Chaque plante réagit de manière particulière à chaque ETM. Ainsi, une espèce peut être accumulatrice pour un ETM et exclusive pour un autre.

Afin de déterminer le potentiel de bioaccumulation d’une espèce végétale, le facteur de bioconcentration est calculé. Il est défini comme le ratio de la concentration en un ETM dans les parties aériennes de la plante sur la concentration en ce même ETM dans le sol.
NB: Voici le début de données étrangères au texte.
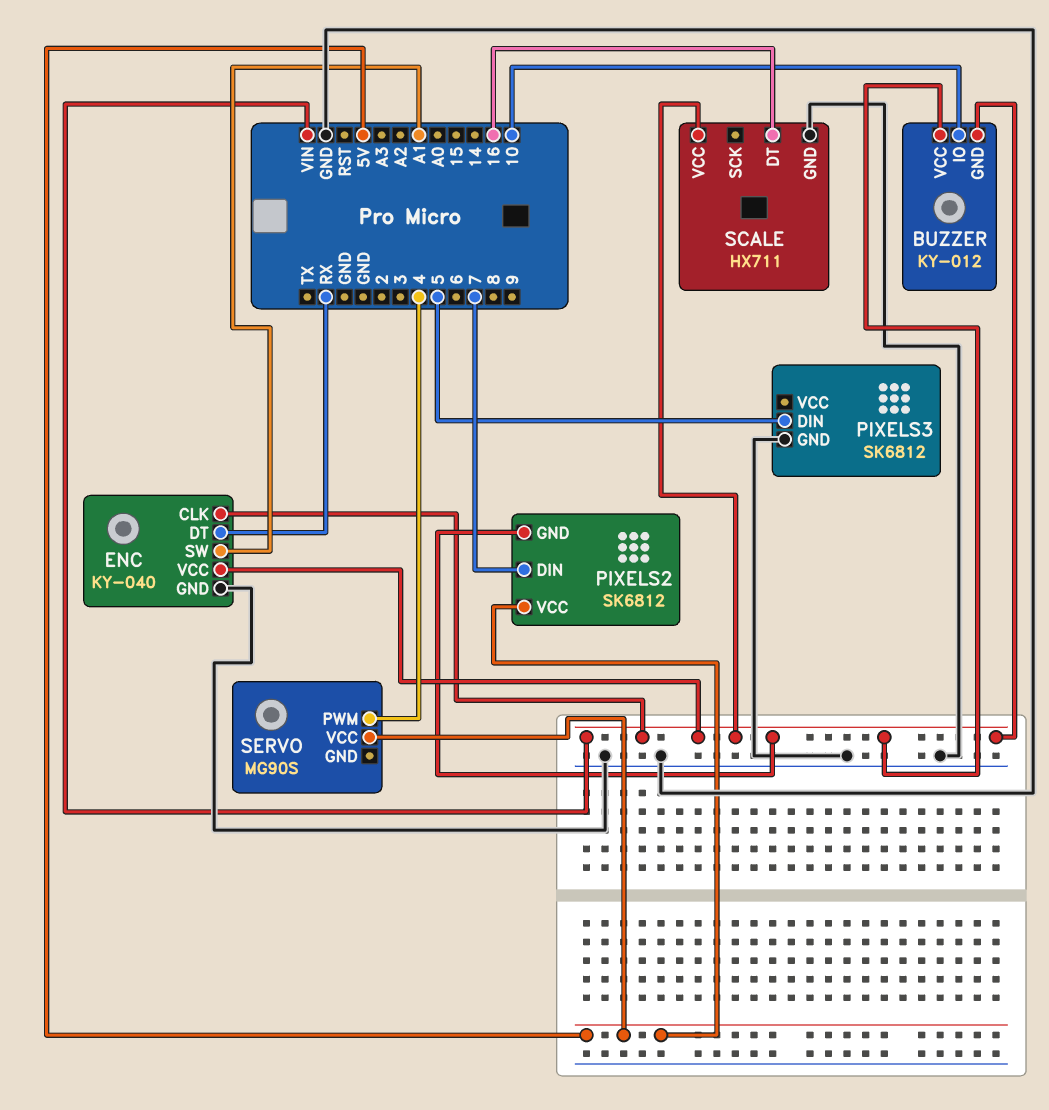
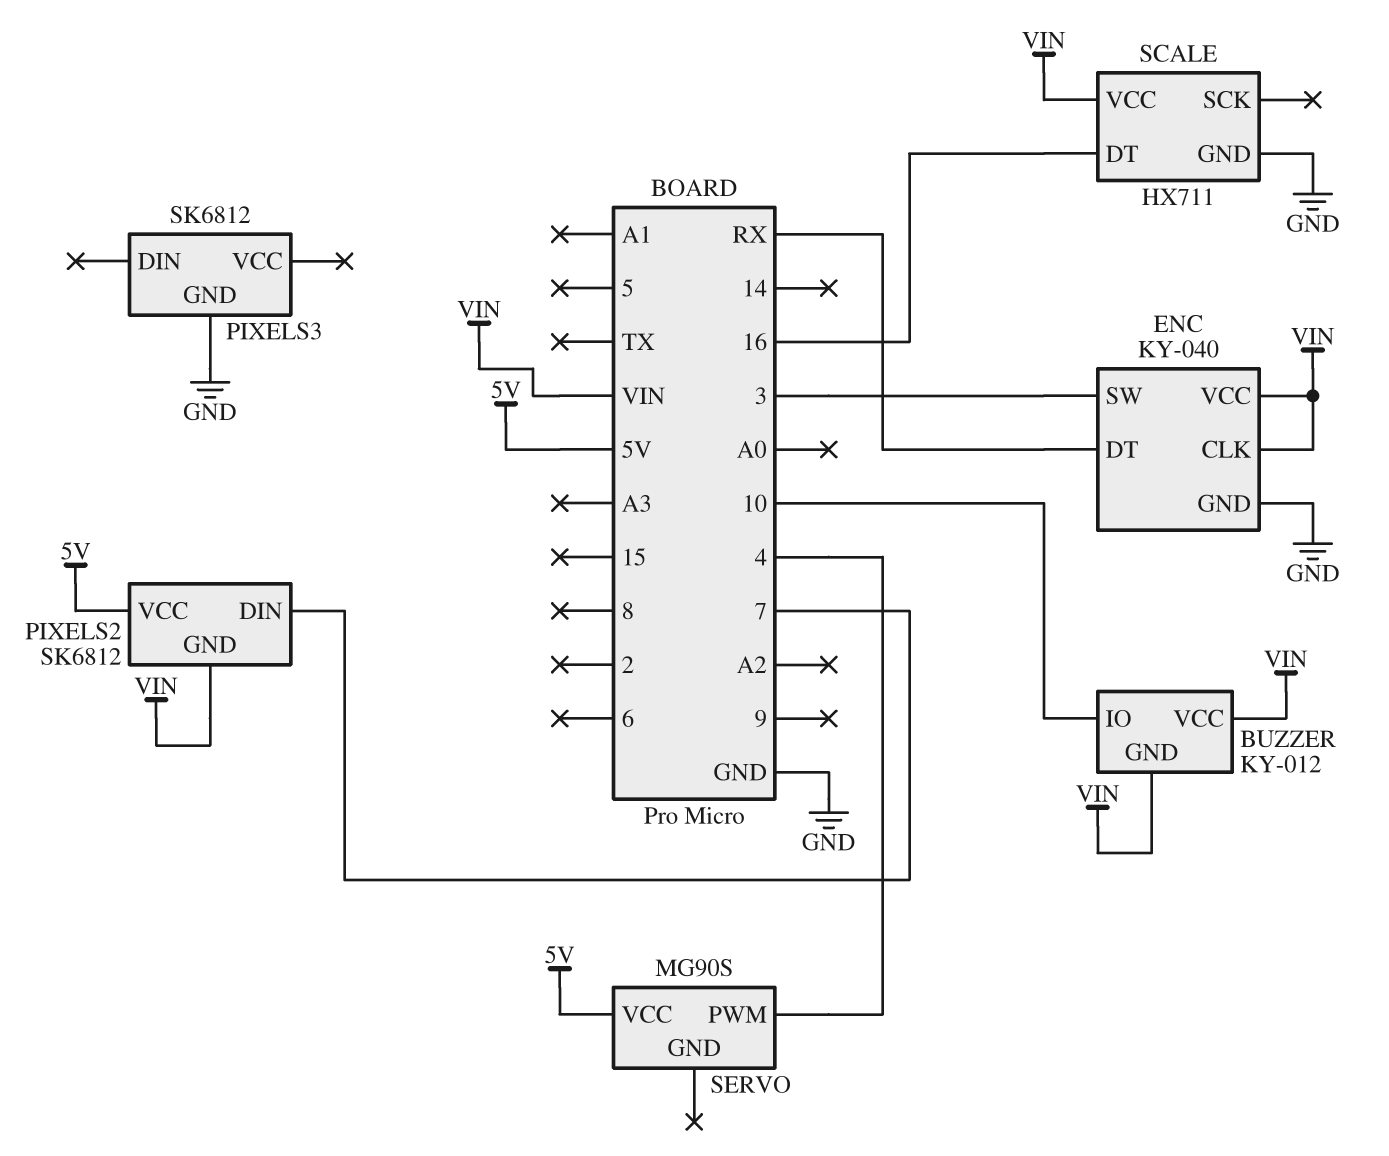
ENC pin SW: A1 -> 3
PIXELS3 pin DIN: 5 -> none

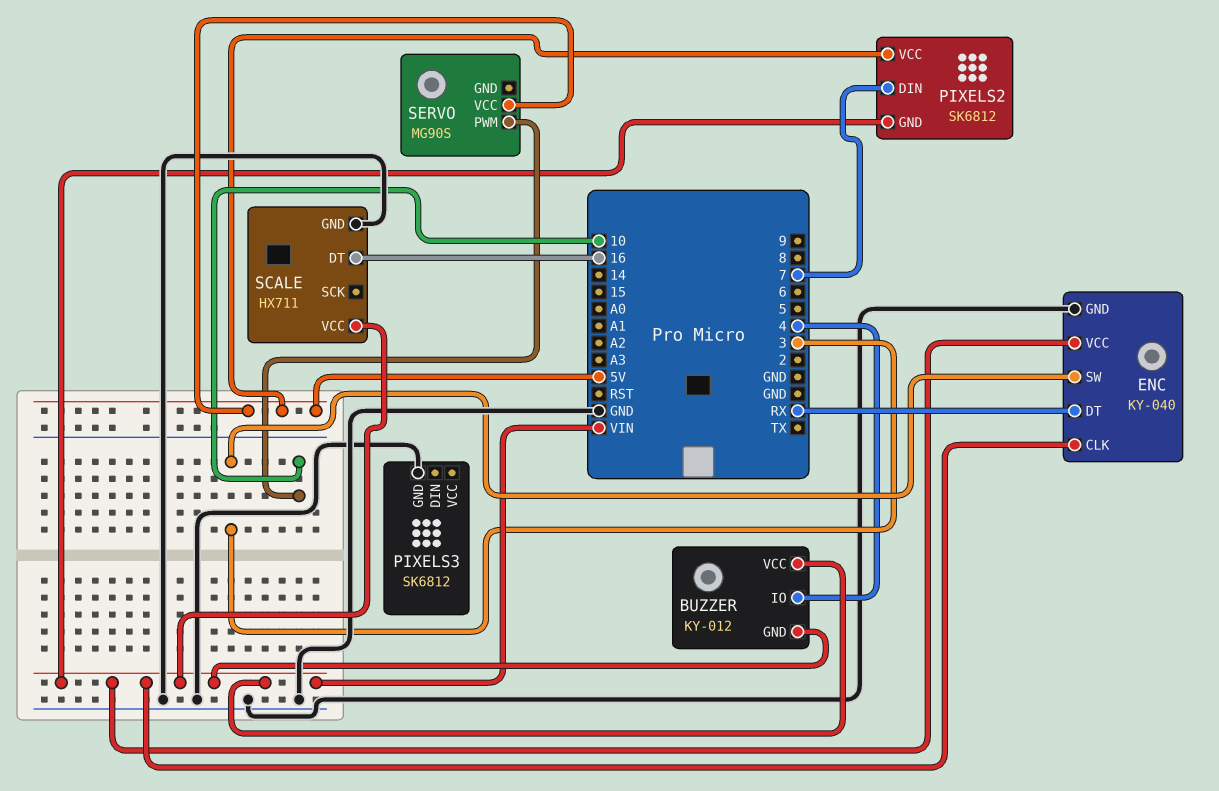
BUZZER pin IO: 10 -> 4
SERVO pin PWM: 4 -> 10

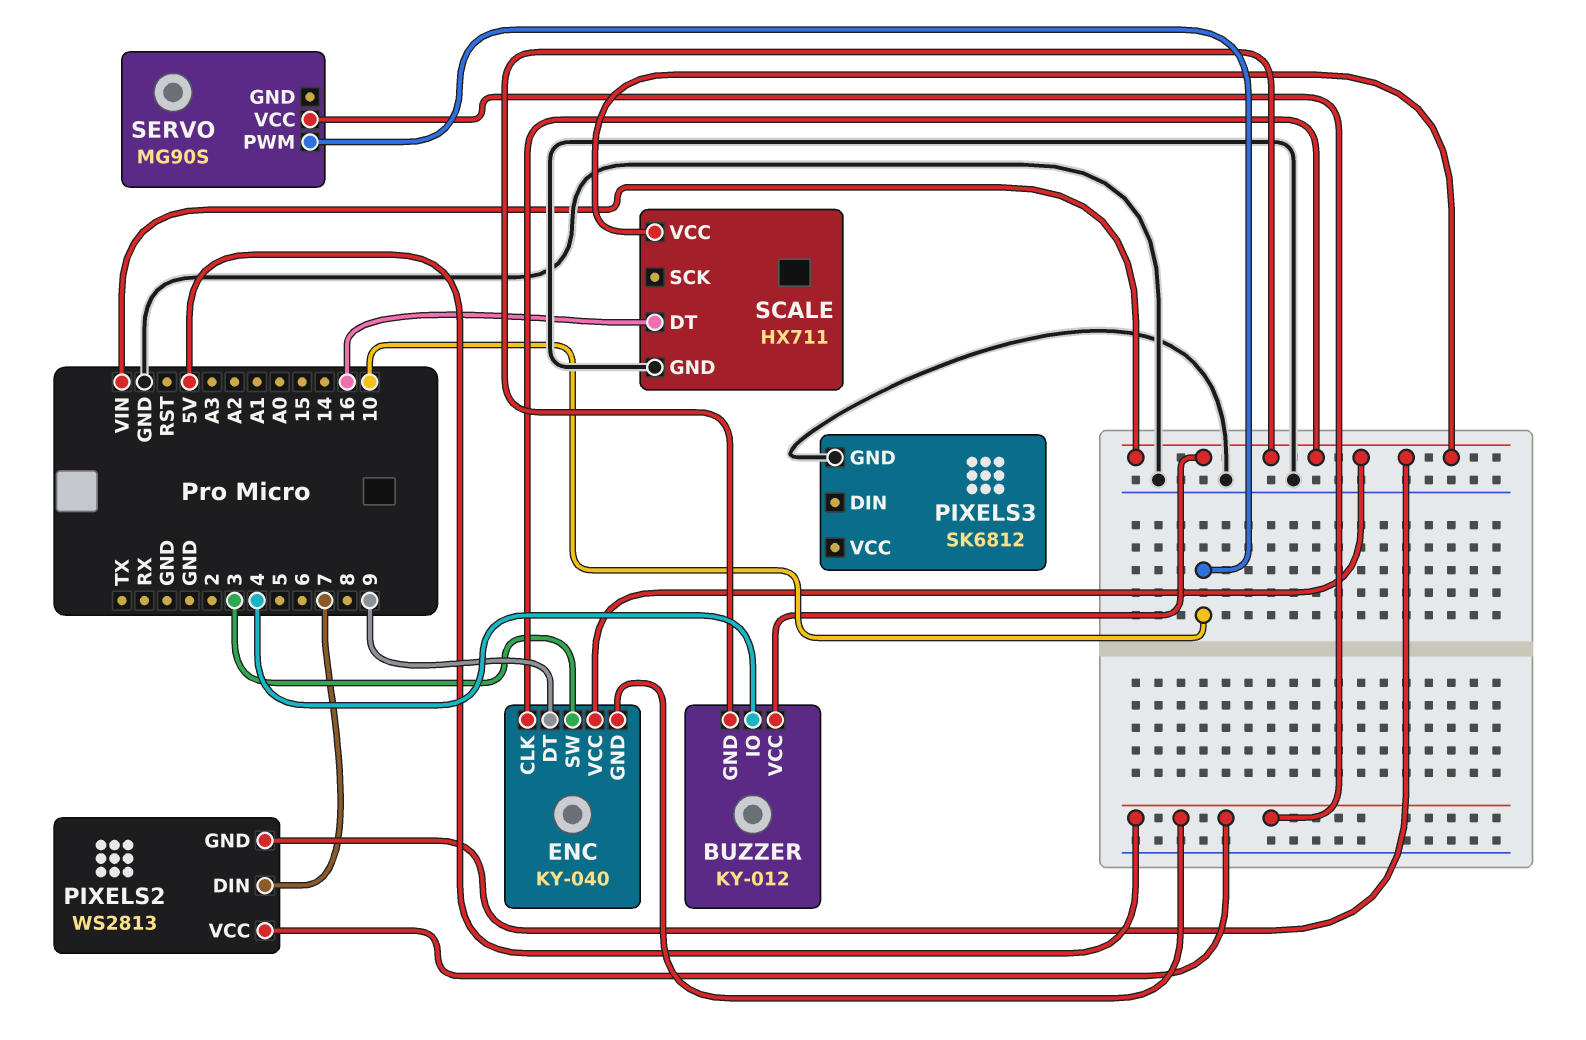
ENC pin DT: RX -> 9
ENC pin GND: GND -> 5V
PIXELS2: SK6812 -> WS2813

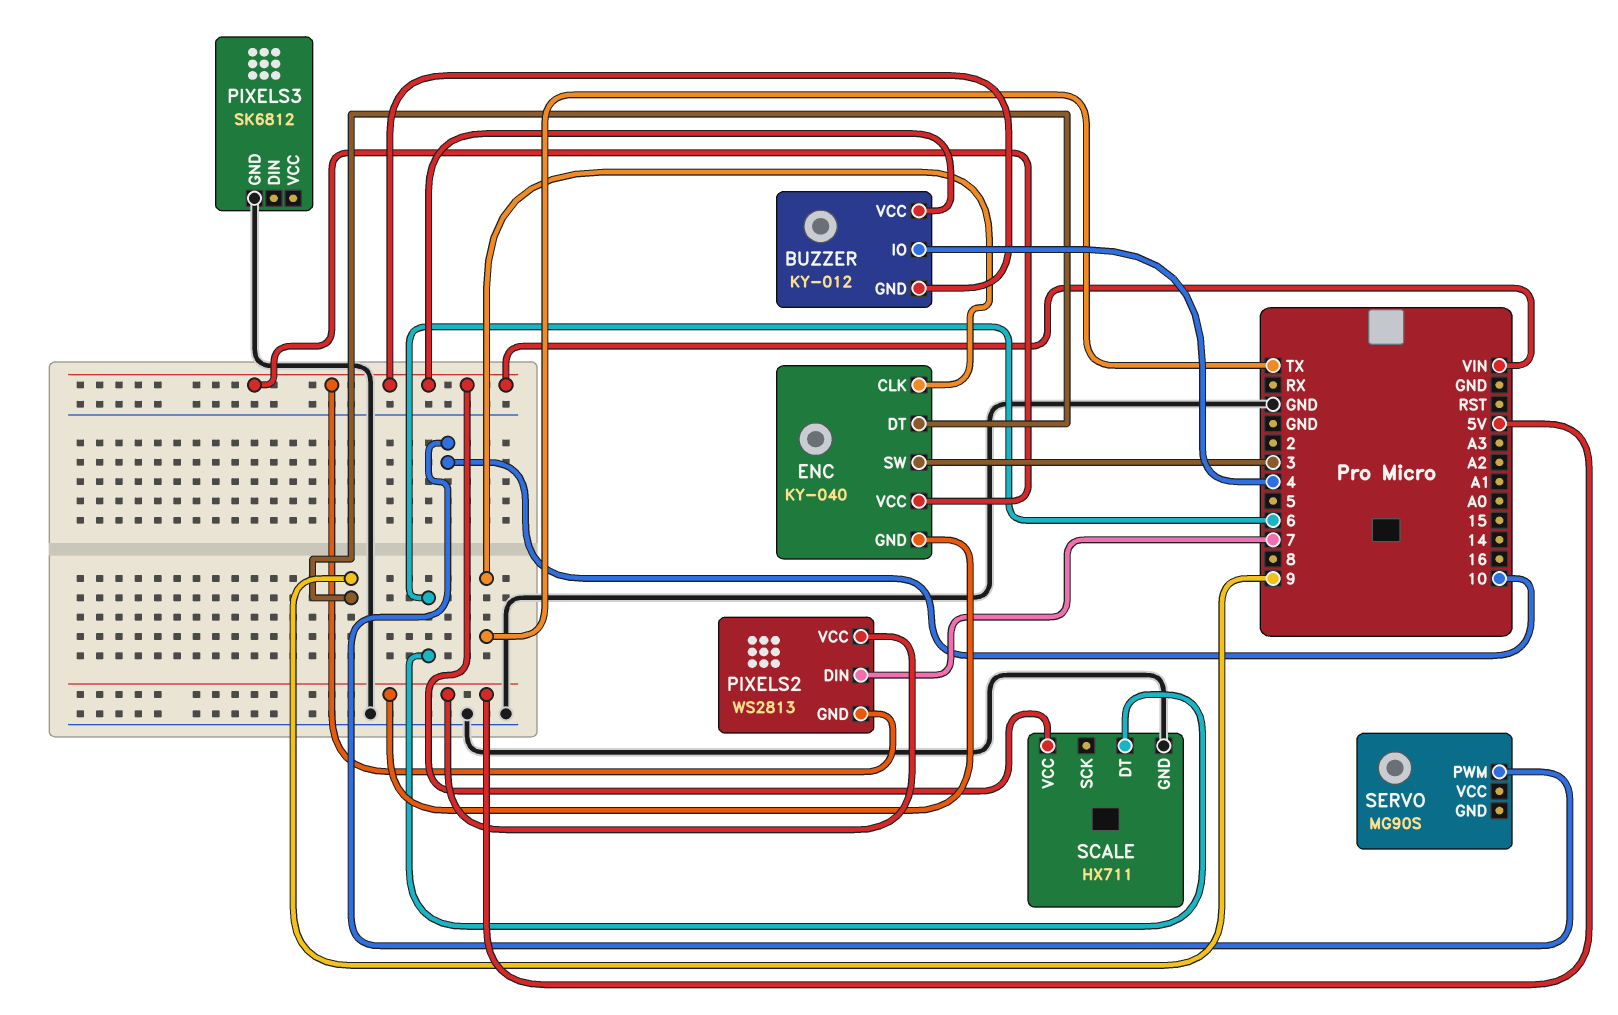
ENC pin CLK: VIN -> TX
SCALE pin DT: 16 -> 6
SERVO pin VCC: 5V -> none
Un ratio supérieur à 1 signifie que la concentration en métal dans la plante est supérieur à celle du sol, la plante est ainsi capable d’accumuler cet ETM dans ses parties aériennes. Il peut même atteindre 50 voire 100 dans certains cas, pour les hyperaccumulateurs (Cluis, 2004; McGrath and Zhao, 2003).

Outre la voie racinaire, les ETM peuvent également entrer dans les végétaux par absorption foliaire, à travers les stomates, lorsqu’ils sont sous forme gazeuse (ex : mercure), ou à travers la cuticule foliaire lorsqu’ils sont sous forme ionique. L’absorption varie alors en fonction de l’espèce végétale mais également en fonction des ETM impliqués. Par exemple, le Cd, le Zn et le Cu ont montré une plus grande pénétration foliaire que le Pb, qui est principalement adsorbé aux lipides épicuticulaires à la surface (Prasad, 1999).